Got chronic - Like a clever mash-up of Cloverfield, Heroes and Carrie, Chronicle rates high
Published: February 3, 2012
Directed by Josh Trank. Written by Max Landis and Trank. Starring Dane DeHaan, Alex Russell, Michael B. Jordan, Michael Kelly and Ashley Hinshaw. Rated PG-13. Running time: 83 minutes.
The last thing the world needs is another superhero origin story or "found footage" flick. Whether it's the moronic con job of The Last Exorcism or the ho-hum spectacle of Green Lantern, these genres are starting to move past their expiration date. In defiance of that claim, however, is Josh Trank's Chronicle, which shamelessly and somewhat successfully indulges in both conceits. Like a clever mash-up of Cloverfield, Heroes and Carrie, his debut manages to engage and, more amazingly, surprise. Not only does Trank have a real affinity for his characters, his instincts are pretty edgy, capturing the alienation, class rage and instability of teenage emotions.
Right from the beginning, Chronicle makes its nihilistic intentions clear, as teenage Andrew (Dane DeHaan) locks his bedroom door and shouts to his violently drunken father that, "I'm filming everything now." Which, of course, he does. Obsessively. And who could blame him? The camera becomes a way for him to disconnect from the harsh realities of his life — his mother is dying, dad is unemployed and seething with anger, bullies pick on him, and his sole personal relationship is with his awkwardly intellectual cousin, Matt (Alex Russell). It's a plausible (if self-conscious) conceit for Chronicle's hand-held approach, and it allows Trank to more effectively wield his $15 million budget.
Convinced to attend a rave with Matt, Andrew is enlisted to video something strange in the forest outside. The school's most popular kid, Steve (Michael B. Jordan), has discovered a hole in the ground, and when the three teens crawl in to investigate they find a glowing ... something or another. Their noses start to bleed, the camera frizzes out, and the kids panic before the screen goes black. When we see them next, they are experimenting with newfound telekinetic powers. This sets up Chronicle's cautionary tale about the power acquired but not earned, and its inevitable abuse.

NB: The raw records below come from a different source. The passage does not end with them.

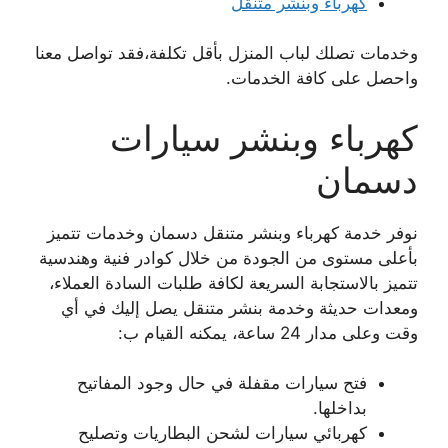
كهرباء وبنشر متنقل
وخدمات تصلك لباب المنزل بأقل تكلفة،فقد تواصل معنا
واحصل على كافة الخدمات.
كهرباء وبنشر سيارات
دسمان
نوفر خدمة كهرباء وبنشر متنقل دسمان وخدمات تتميز
بأعلى مستوى من الجودة من خلال كوادر فنية وهندسية
تتميز بالاستجابة السريعة لكافة طلبات السادة العملاء،
ومعدات حديثة وخدمة بنشر متنقل يصل إليك في أي
وقت وعلى مدار 24 ساعة، يمكنه القيام ب:
فتح سيارات مقفلة في حال وجود المفاتيح
بداخلها.
كهربائي سيارات لشحن البطاريات وتصليح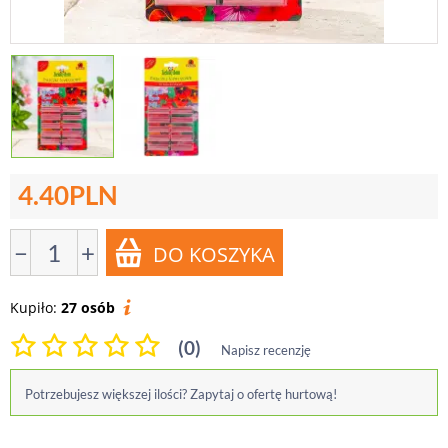
4.40
PLN
−
+
Kupiło:
27 osób
(0)
Napisz recenzję
Potrzebujesz większej ilości? Zapytaj o ofertę hurtową!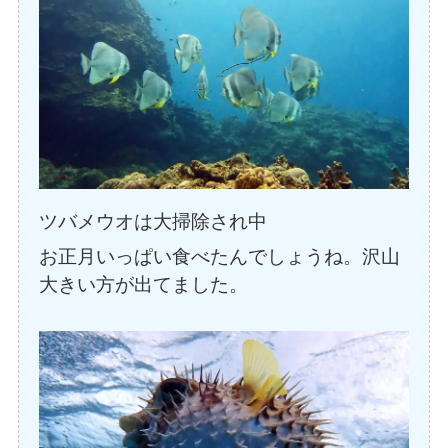
ツバメウオは大掃除され中
お正月いっぱい食べたんでしょうね。沢山
大きい方が出てました。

At first, Max (son of John) Landis' script plods along, charting the none-too-imaginative attempts of Andrew, Matt and Steve to harness their supernatural abilities. From manipulating Legos to skipping stones to concocting lame pranks, their stunts seem too lackadaisical to be taken seriously. You can't help but feel like teenage boys would be doing more, pushing things further. (Haven't these guys ever watched Jackass?) The movie finally takes off, well, when the boys take off. As it turns out, telekinesis can be used to fly. Trank not only captures the giddy sense of freedom the trio encounters as they leave the ground, but he stages a wondrous and terrifying game of football amid the clouds. It's a bravura bit of directing that rivals any depiction of super-heroic flight put to film.
Eventually, we realize that the super bros have no interest in becoming "heroes," and instead use their powers to indulge in acts of teenage wish fulfillment. For Andrew, this means attaining popularity. But as any high school movie will tell you, this sets our troubled teen up for soul-crushing disaster. The cumulative effects of his broken home life, knee-jerk disaffection and inevitable humiliation send him to the edge as Chronicle launches into its super-powered third-act showdown.
It's here where Trank's faux-doc conceit both shines and stumbles. From a technical point of view, it energizes the knock-down, drag-out brawl that devastates downtown Seattle. Chronicle makes inventive use of camera angles — from tourists' video footage to police cameras to surveillance videos — to convey the hard, fast desperation of its final super slugfest. Brutal and, at times, gut-churning, it's the most exhilarating spectacle of urban destruction since Superman II.
Still, Chronicle's hand-held footage is often overly contrived, creating an artificiality that hampers the impact of the story. Not only are we asked to believe that Andrew would compulsively video every aspect of his life — even in the heat of battle — but also that incidental characters, particularly Matt's love interest, would do the same. Ultimately, the choice is distracting.
Luckily, the unknown cast is strong, bringing a sense of naturalism to the film's more clichéd plot turns. And Trank's empathy for Andrew's beaten-up psyche not only engrosses, it gives the movie a welcome shot of humanity (the saccharine-sweet ending notwithstanding). Similarly, DeHaan's brooding and gradually unraveling performance resonates even if Landis' script is more interested in explaining rather than exploring Andrew's murderous disaffection. With a short list of TV credits (including In Treatment and True Blood), the young star looks like a Photoshopped composite of young Leonardo DiCaprio and Brad Pitt. And like Trank, who has been tapped to direct the Fantastic Four reboot, there's little doubt that a bigger career awaits.